Yeni Üyeler Pt. 8: Şüpheler Artıyor

171 24 8
                                    

Telefonu önünde çalıyordu ve Baekhyun boş boş ekrana bakıyordu. Arayan kişi Chanyeol'dü ve ona ne demesi gerektiğini bilmiyor, hızla atan kalbi ve yanan midesiyle Chanyeol'ün adını izliyordu. Sonunda yutkundu ve telefonu eline alarak sakin olduğunu düşündüğü bir sesle yanıtladı.

"Alo?"

"Baekhyun?"

"Efendim?"

Chanyeol, telefonun öteki tarafında sessiz kaldı. Baekhyun da sadece onun konuşmasını bekleyerek yatağında, dizlerinin üstünde öylece bekledi. "Şey... Yanlışıkla aradım. Kapatıyorum." dedi Chanyeol. "Peki, görüşürüz o zaman." dedi Baekhyun.

"Kapatıyorum..."

"Chanyeol?"

"Efendim?"

"..." Nefes alıp verdi ve "Yanlışıkla seslendim." dedi.
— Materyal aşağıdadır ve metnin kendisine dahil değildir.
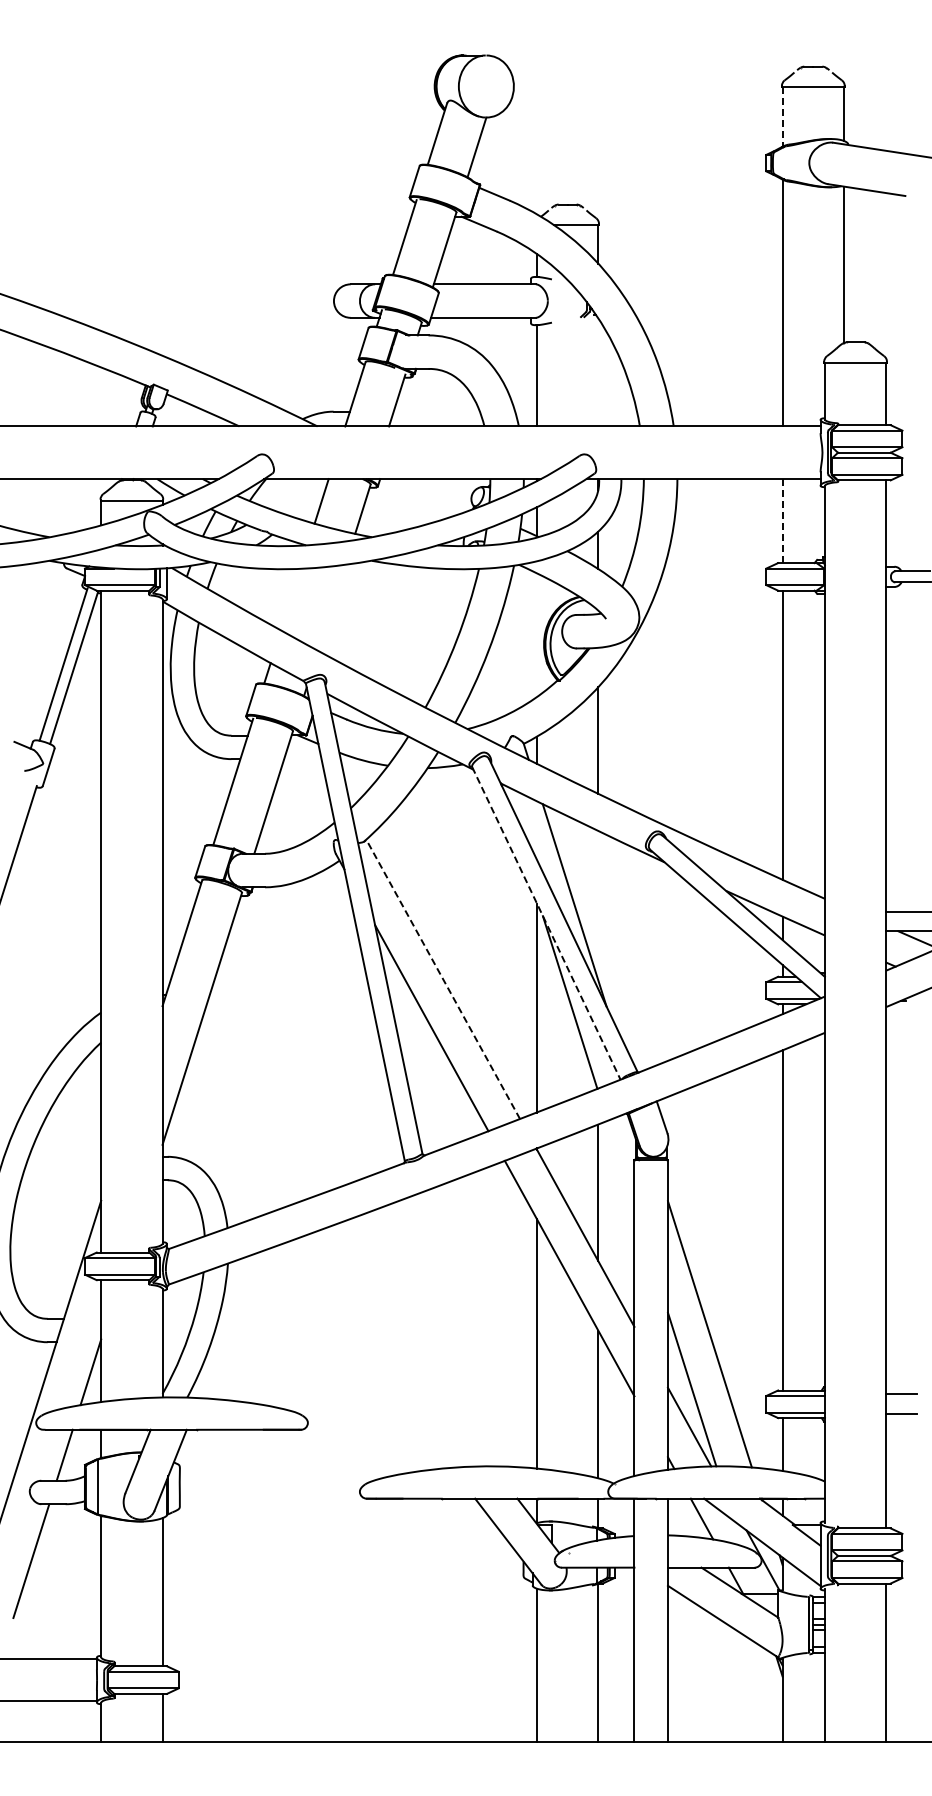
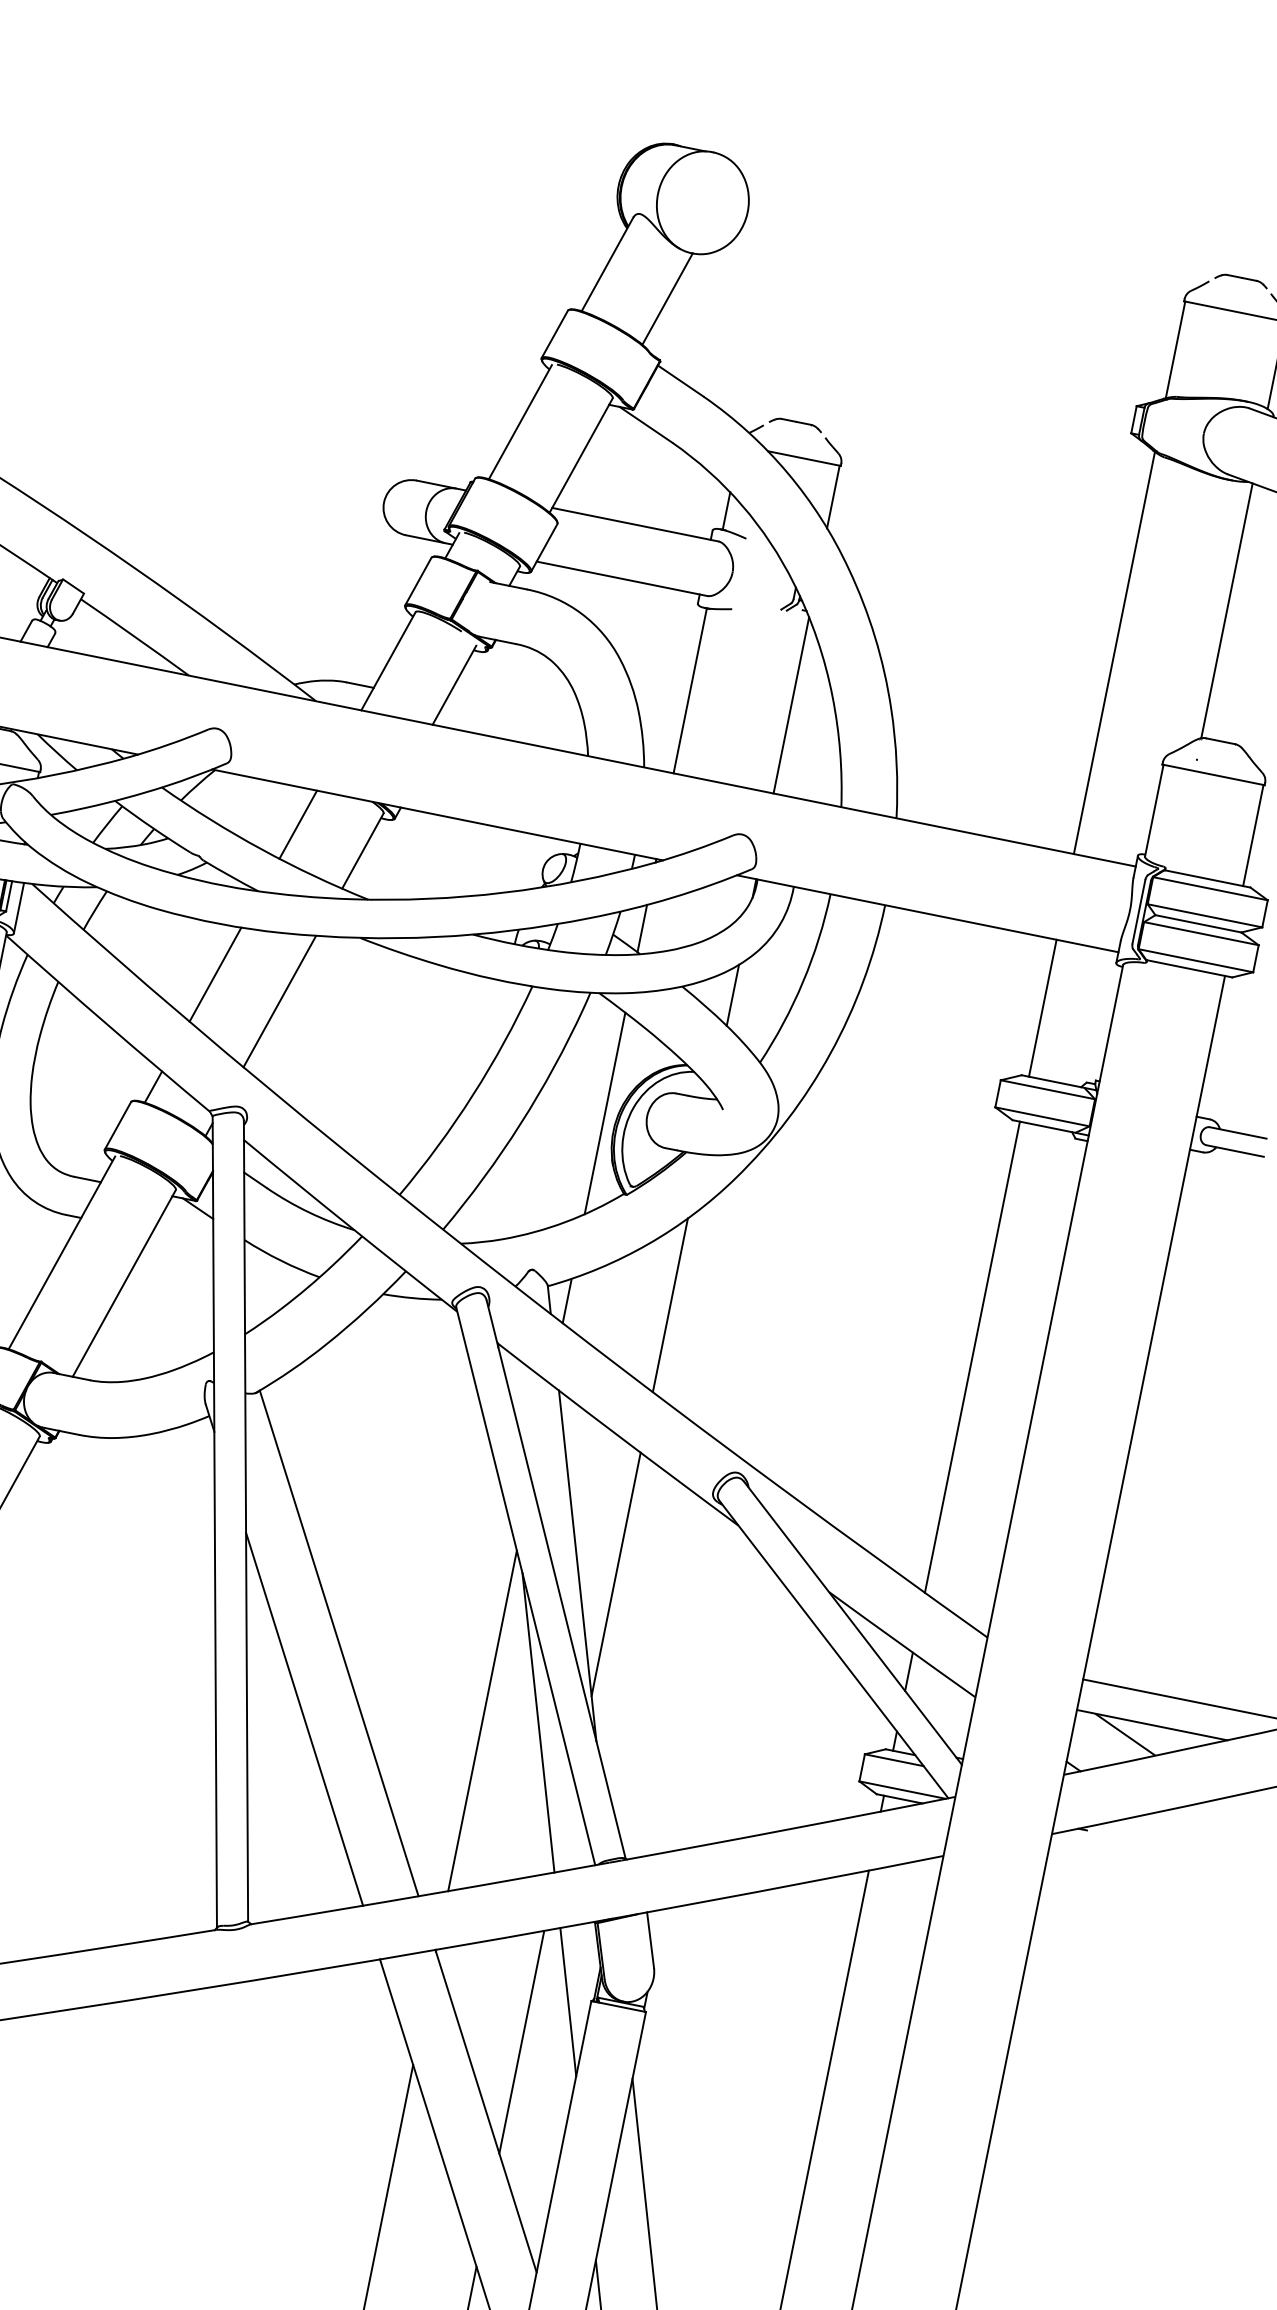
line: (782, 117) -> (1175, 350), dashed -> solid
line: (598, 372) -> (791, 705), added
line: (782, 521) -> (1042, 1008), dashed -> solid
line: (290, 599) -> (215, 974), added
line: (331, 607) -> (279, 1000), added
line: (536, 635) -> (604, 1113), added
line: (598, 905) -> (616, 1574), added
line: (546, 923) -> (525, 1586), dashed -> solid
line: (442, 978) -> (338, 1641), dashed -> solid
line: (620, 1163) -> (567, 2001), added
"Oh... O zaman, bilmiyorum nasıl veda etmeliyim."

"Sehun sana çıplak fotoğraf atıyor mu?"

"Hayır atmıyor umarım da böyle bir şey yapmaz." dedi Chanyeol. "Neden ki?"

"Aptal çocuk ya."

"Ben bir şey yapm-"

"Sehun'a demiştim." dedi Baekhyun. "Oh, o zaman kapatıyorum. Bir şey diyecek misin?" diye son bir umut sordu Chanyeol. 
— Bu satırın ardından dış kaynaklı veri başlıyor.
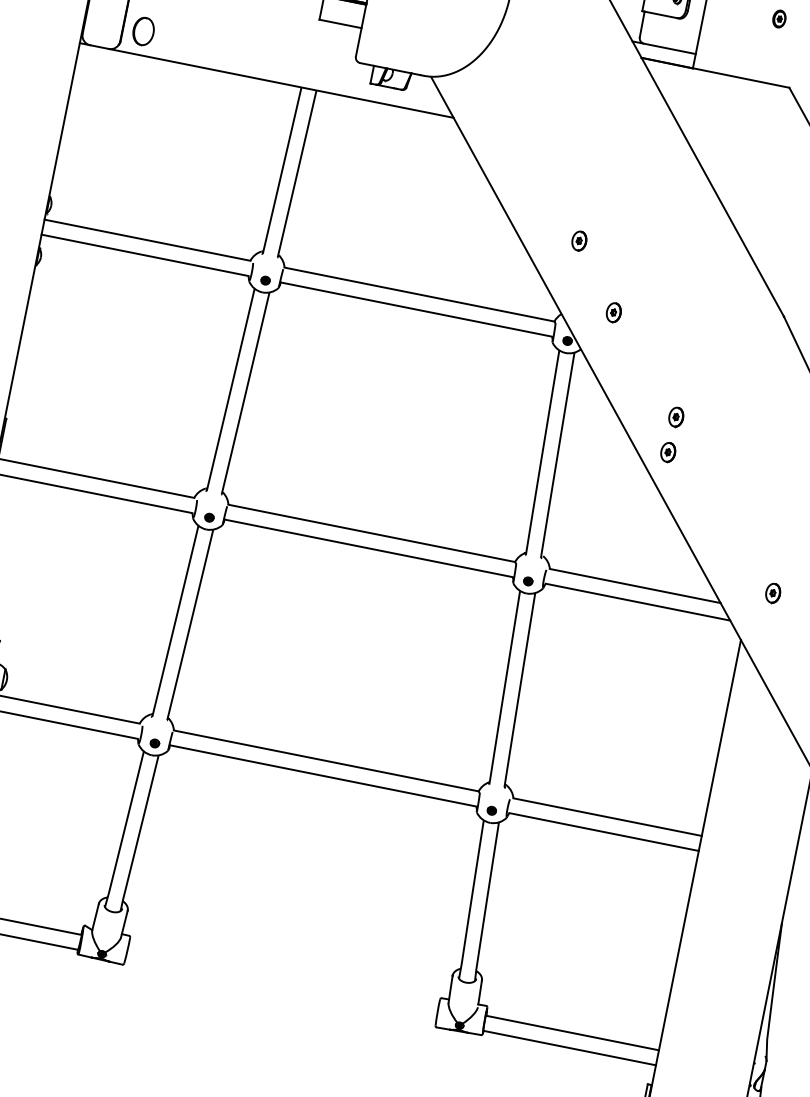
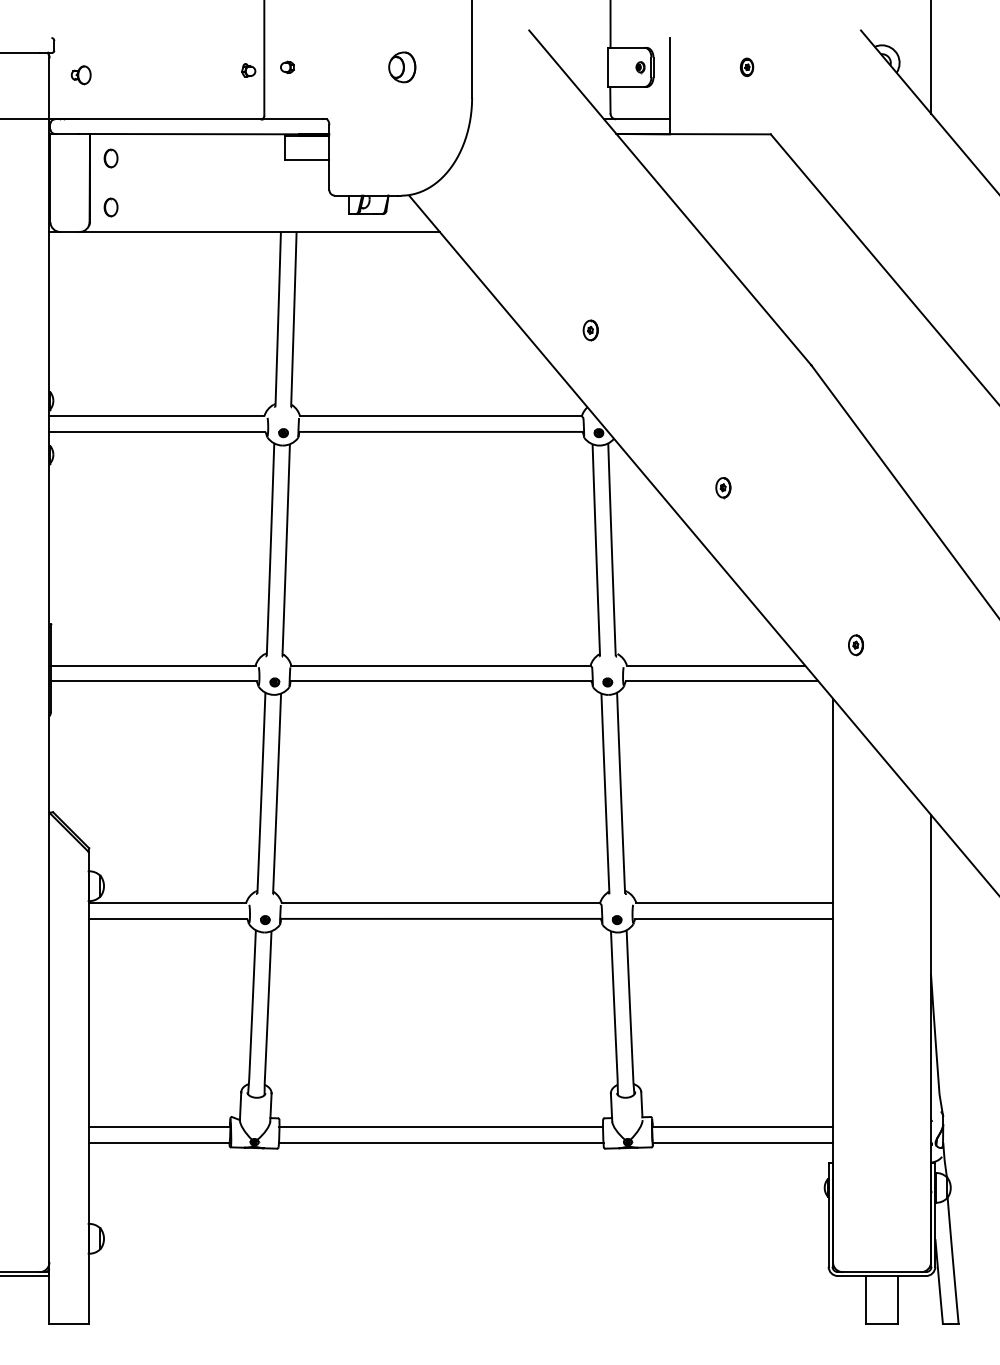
part: (142, 31) -> (110, 207), size x0.62
part: (613, 312) -> (639, 395), removed
part: (668, 453) -> (722, 525), removed
line: (283, 975) -> (441, 1127), added
line: (281, 990) -> (441, 1142), added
"Teoriye göre dilleri çocuklar yarattı sonra da insanlık geliştikçe grammer doğdu."

"Vay canına." dedi ne demesi gerektiğini bilmeyen Chanyeol. "Bunu nereden öğrendin?"

"İngilizce paragraf sorularından" dedi Baekhyun. "Böyle bir sürü soru var. Şey, neyse kapatayım."

"Görüşürüz."

"Görüşürüz." dedi Chanyeol ve telefonu kapattı. Baekhyun, telefonu kulağından çekti ve yatağa uzanarak kafasını yastığa bastırıp bir homurtu çıkardı. Tek istediği Chanyeol'e onu özlediğini söylemekti ama yapamamıştı. Neden yapamamıştı ki? İlk arayan Chanyeol'dü ve stres yapması gereken kişi de O'ydu. Baekhyun kafasını yana çevirip odasını incelerken gülümsüyordu. Chanyeol'ün sesini duymak onun mutlu olmasına sebep olmuştu. "Yok," dedi. "Bu böyle olmaz." Yatağında oturur pozisyona geldi ve telefonu eline alarak arama kayıtlarına girdi. Tam Chanyeol'ün adına dokunup onu arayacaktı ki eli havada kaldı. Yanağının içini ısıran Baekhyun kafasını odasının kapısına çevirdi. Küçük bir tereddüdün ardından ayağa kalktı ve odayı terk ederek salona gitti.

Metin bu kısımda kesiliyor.